• _Assigned task_
Give back exactly the lines starting at the one with "16: (704, 384)" and ending at the last line of the data below. Pictures are not part of the copy.

• _Information given_
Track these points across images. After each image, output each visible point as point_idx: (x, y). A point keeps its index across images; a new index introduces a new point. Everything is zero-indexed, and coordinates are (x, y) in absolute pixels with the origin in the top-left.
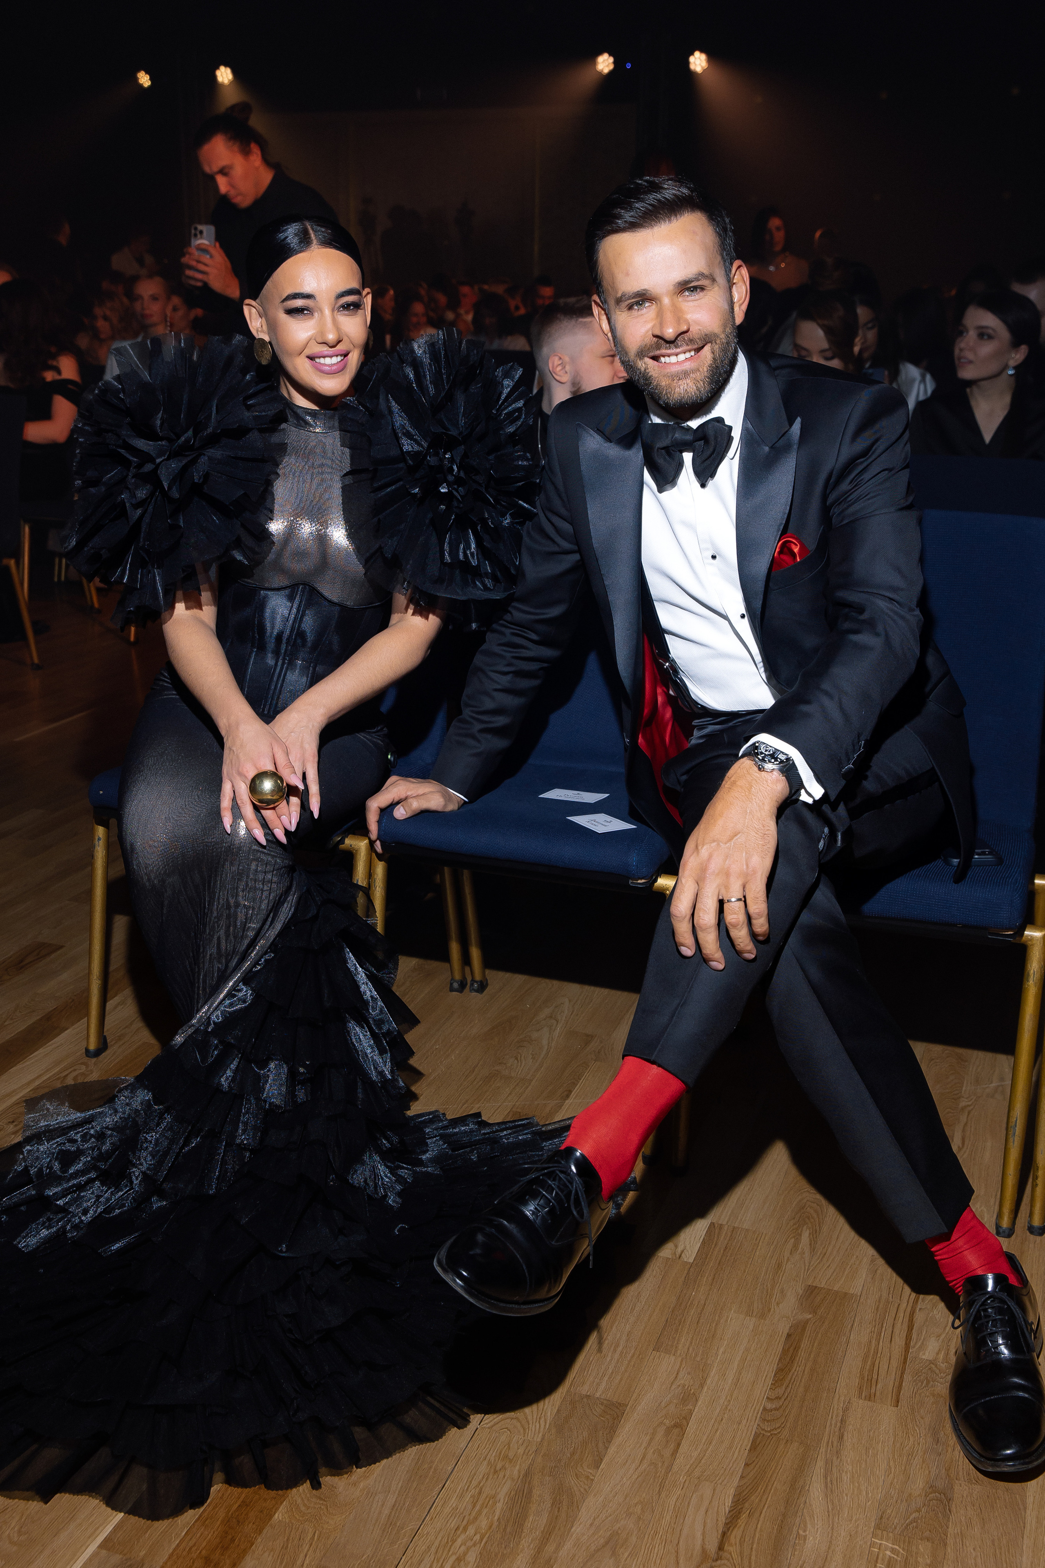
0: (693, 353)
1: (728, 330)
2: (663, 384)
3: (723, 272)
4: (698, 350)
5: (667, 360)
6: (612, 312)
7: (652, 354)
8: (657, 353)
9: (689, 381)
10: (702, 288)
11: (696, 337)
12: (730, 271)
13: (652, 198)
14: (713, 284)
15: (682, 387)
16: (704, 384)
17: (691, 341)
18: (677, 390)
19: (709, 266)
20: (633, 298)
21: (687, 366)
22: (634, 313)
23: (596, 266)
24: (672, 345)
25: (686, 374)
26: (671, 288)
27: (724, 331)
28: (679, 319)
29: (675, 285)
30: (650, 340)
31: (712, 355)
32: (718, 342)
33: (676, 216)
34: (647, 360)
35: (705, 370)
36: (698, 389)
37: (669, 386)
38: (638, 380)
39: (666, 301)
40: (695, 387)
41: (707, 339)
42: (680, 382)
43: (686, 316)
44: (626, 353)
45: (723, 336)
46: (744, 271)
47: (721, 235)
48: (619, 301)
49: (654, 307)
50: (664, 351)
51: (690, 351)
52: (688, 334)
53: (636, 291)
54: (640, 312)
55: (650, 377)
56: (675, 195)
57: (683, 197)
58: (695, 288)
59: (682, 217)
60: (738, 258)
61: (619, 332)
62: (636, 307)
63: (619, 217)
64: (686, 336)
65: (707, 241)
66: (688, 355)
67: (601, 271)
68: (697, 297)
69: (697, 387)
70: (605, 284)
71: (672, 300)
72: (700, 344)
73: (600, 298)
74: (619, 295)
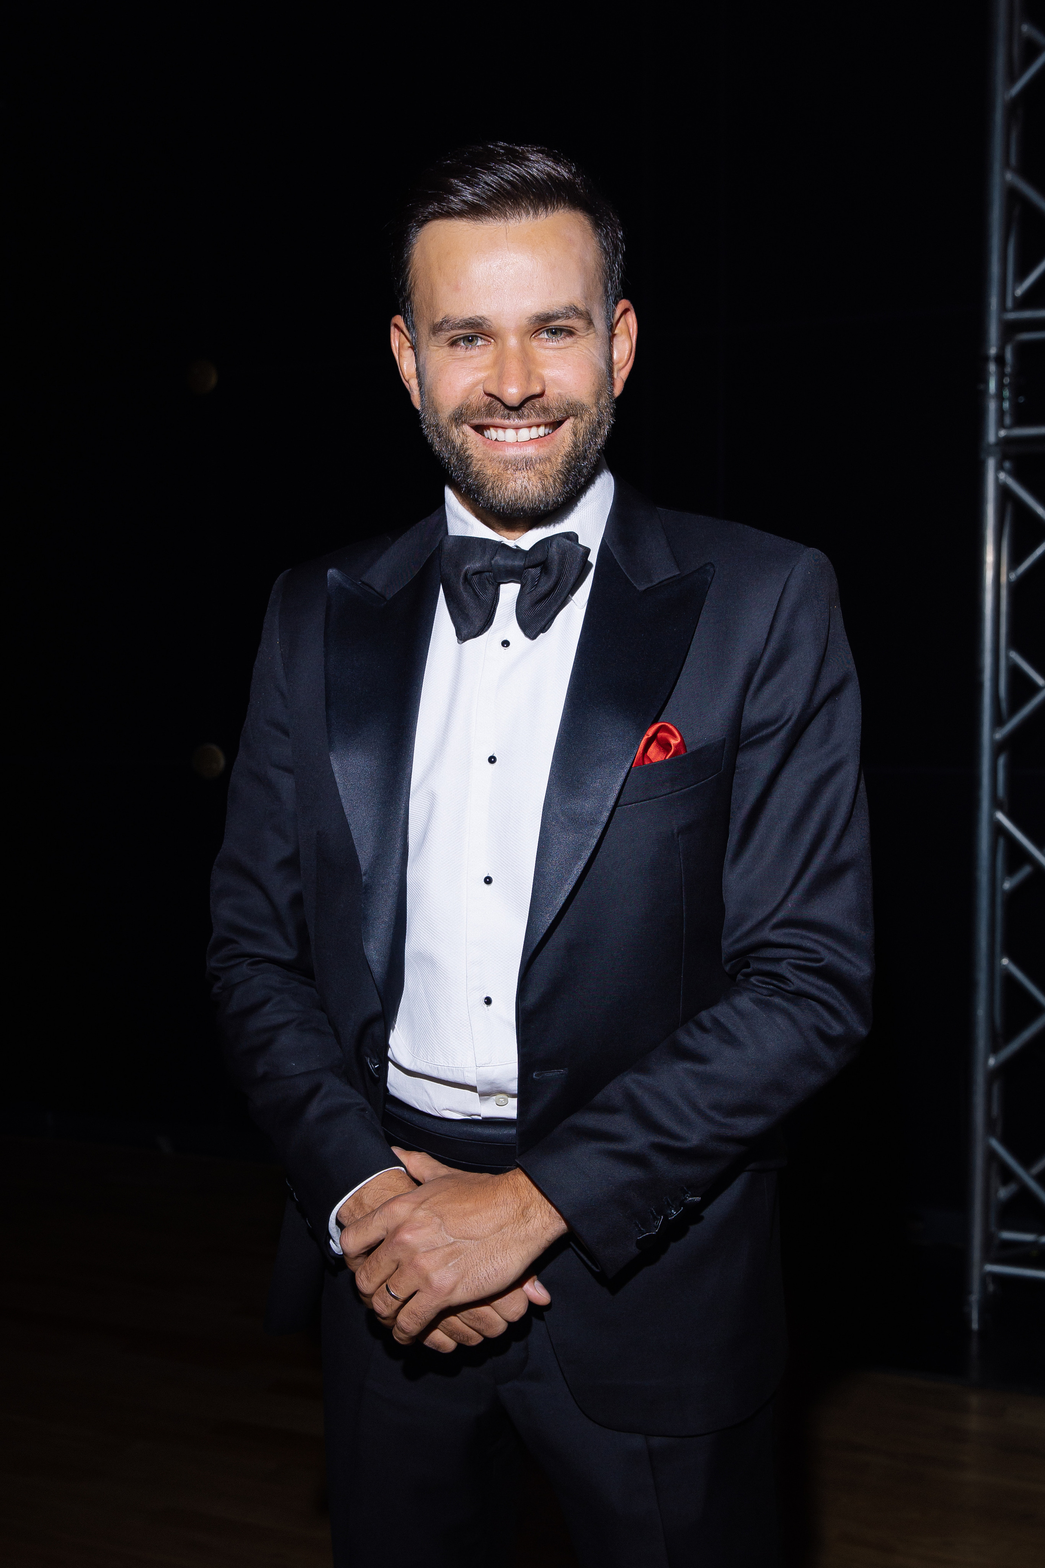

• _Answer section_
16: (704, 384)
17: (691, 341)
18: (677, 390)
19: (709, 266)
20: (633, 298)
21: (687, 366)
22: (634, 313)
23: (596, 266)
24: (672, 345)
25: (686, 374)
26: (671, 288)
27: (724, 331)
28: (679, 319)
29: (675, 285)
30: (650, 340)
31: (712, 355)
32: (718, 342)
33: (676, 216)
34: (647, 360)
35: (705, 370)
36: (698, 389)
37: (669, 386)
38: (638, 380)
39: (666, 301)
40: (695, 387)
41: (707, 339)
42: (680, 382)
43: (686, 316)
44: (626, 353)
45: (723, 336)
46: (744, 271)
47: (721, 235)
48: (619, 301)
49: (654, 307)
50: (664, 351)
51: (690, 351)
52: (688, 334)
53: (636, 291)
54: (640, 312)
55: (650, 377)
56: (675, 195)
57: (683, 197)
58: (695, 288)
59: (682, 217)
60: (738, 258)
61: (619, 332)
62: (636, 307)
63: (619, 217)
64: (686, 336)
65: (707, 241)
66: (688, 355)
67: (601, 271)
68: (697, 297)
69: (697, 387)
70: (605, 284)
71: (672, 300)
72: (700, 344)
73: (600, 298)
74: (619, 295)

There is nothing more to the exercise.